Pemprov Kalimantan Selatan memulai proses penanaman pohon melalui pendanaan Results Based Payment (RBP) Reducing Emission from Deforestation and Forest Degradation (REDD+) Green Climate Fun (GCF) Output 2.

Dec 4, 2025 - 17:22
Dec 10, 2025 - 21:24
Kickoff Program REDD+, Dishut Kalsel Tanami Lahan Tidur di Banjarbaru
Kepala Dinas Kehutanan Kalsel, Fathimatuzzahra, mengawali penanaman pohon melalui pendanaan RBP REDD+ GCF Output 2. Foto: MC Kalsel

KABARKALSEL.COM, BANJARBARU - Pemprov Kalimantan Selatan memulai proses penanaman pohon melalui pendanaan Results Based Payment (RBP) Reducing Emission from Deforestation and Forest Degradation (REDD+) Green Climate Fun (GCF) Output 2.

Dana dari lembaga internasional tersebut diberikan melalui Badan Pengelola Dana Lingkungan Hidup (BPDLH) atas kinerja Kalsel menurunkan emisi dalam periode 2014 hingga 2016. 

Adapun kegiatan yang dibiayai RBP REDD+ GCF Output 2 meliputi rehabilitasi hutan dan lahan, pengamanan hutan, pengendalian kebakaran hutan dan lahan, serta bantuan sarana produktif perhutanan sosial dan Program Kampung Iklim (Proklim).

“Untuk rehabilitasi hutan dan lahan, dilaksanakan di Areal Penggunaan Lain (APL) sesuai kewenangan Dinas Kehutanan," papar Kepala Dinas Kehutanan Kalsel, Fathimatuzzahra, Kamis (04/12/2025).

"Di antaranya lahan Pemprov Kalsel di Banjarbaru dan tanah milik masyarakat di Banjar, Kotabaru, Balangan dan Hulu Sungai Utara,” tambahnya. 

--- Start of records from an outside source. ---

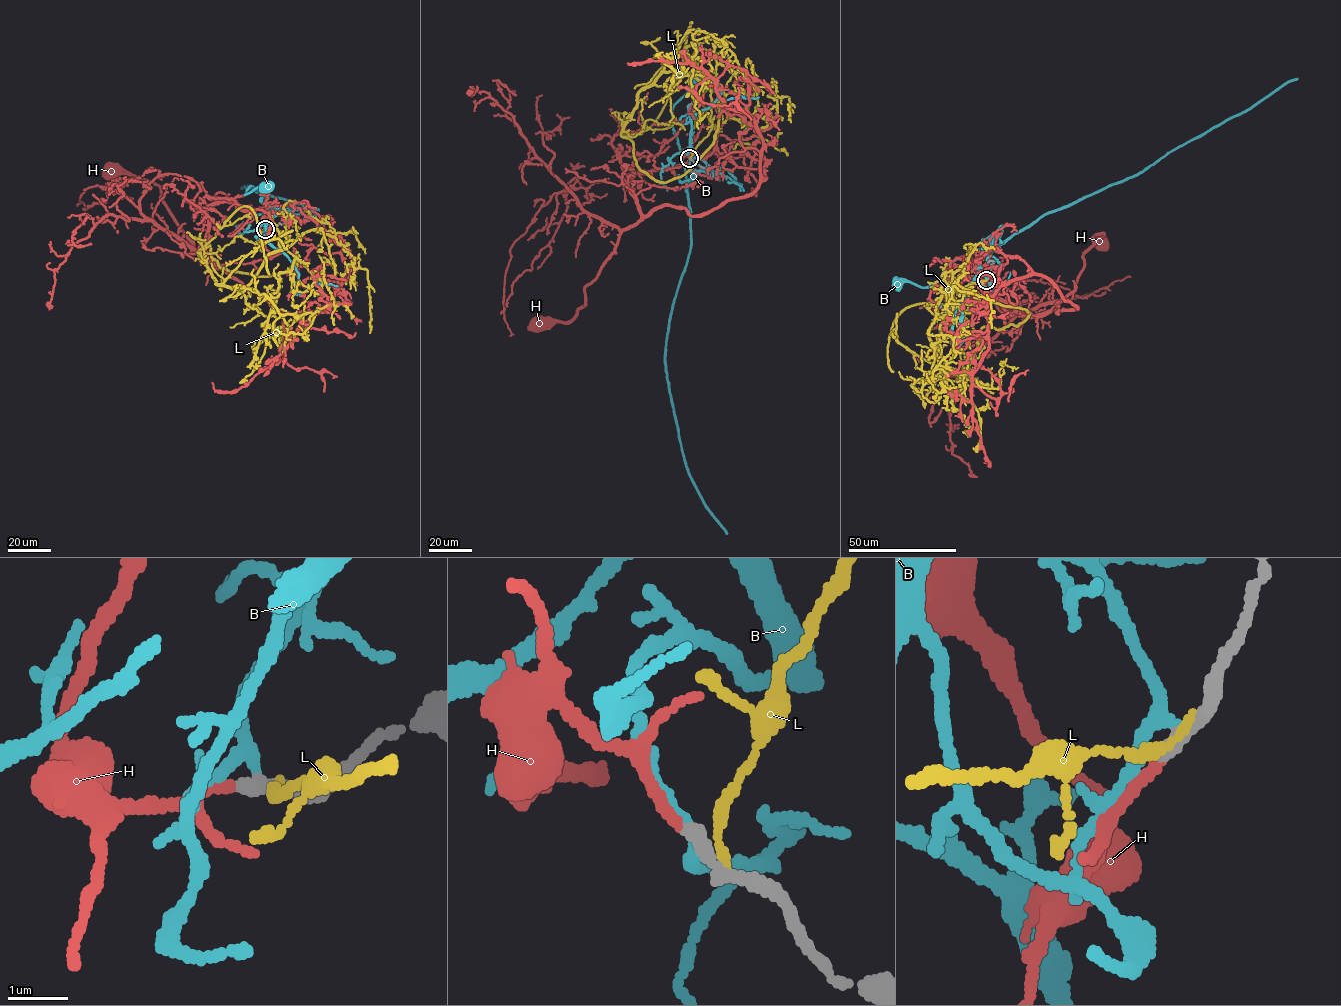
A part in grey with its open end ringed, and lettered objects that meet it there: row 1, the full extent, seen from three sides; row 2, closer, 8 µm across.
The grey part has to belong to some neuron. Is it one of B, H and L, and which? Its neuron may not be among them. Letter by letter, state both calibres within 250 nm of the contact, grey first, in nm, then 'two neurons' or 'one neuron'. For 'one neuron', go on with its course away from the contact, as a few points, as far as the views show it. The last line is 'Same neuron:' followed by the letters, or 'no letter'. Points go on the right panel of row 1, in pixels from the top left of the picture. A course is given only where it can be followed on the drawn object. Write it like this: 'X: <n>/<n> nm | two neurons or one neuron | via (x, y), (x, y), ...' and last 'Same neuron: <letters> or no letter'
B: 280/180 nm | two neurons
H: 240/170 nm | one neuron | via (986, 280), (975, 264), (987, 290), (1023, 313), (1045, 314), (1074, 289), (1093, 236), (1103, 234), (1101, 240)
L: 340/140 nm | two neurons
Same neuron: H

Penentuan lokasi untuk Rehabilitasi Hutan dan Lahan (RHL) di lahan Pemprov Kalsel maupun lokasi Kelompok Tani Hutan (KTH), diawali kegiatan prakondisi berupa ground check terkait penutupan lahan dan kondisi eksisting lapangan

Adapun di lokasi tanah pemerintah seluas 300 hektare, penutupan lahan berupa tanaman karet yang tidak produktif dan semak belukar.

Sedangkan di lokasi RHL seluas 100 hektare, dilakukan pembersihan lahan seluas 47,40 hektare dulu untuk ditanami Multi Purpose Trees Species (MPTS) seperti buah mangga, manggis, alpukat, matoa, cempedak, nangka dan kuini.

“Sementara sisa lahan seluas 52,60 hektare, dibersihkan dengan strip jalur tanpa melakukan penebangan pohon. Lahan ini akan ditanami eucalyptus dan ulin,” jelas Fathimatuzzahra.

“Setelah ditanamo tanaman kehutanan dan MPTS yang sesuai, lahan tersebut akan menjadi lebih produktif, memberikan manfaat ekonomi dan manfaat ekologi dalam jangka panjang,” tutupnya.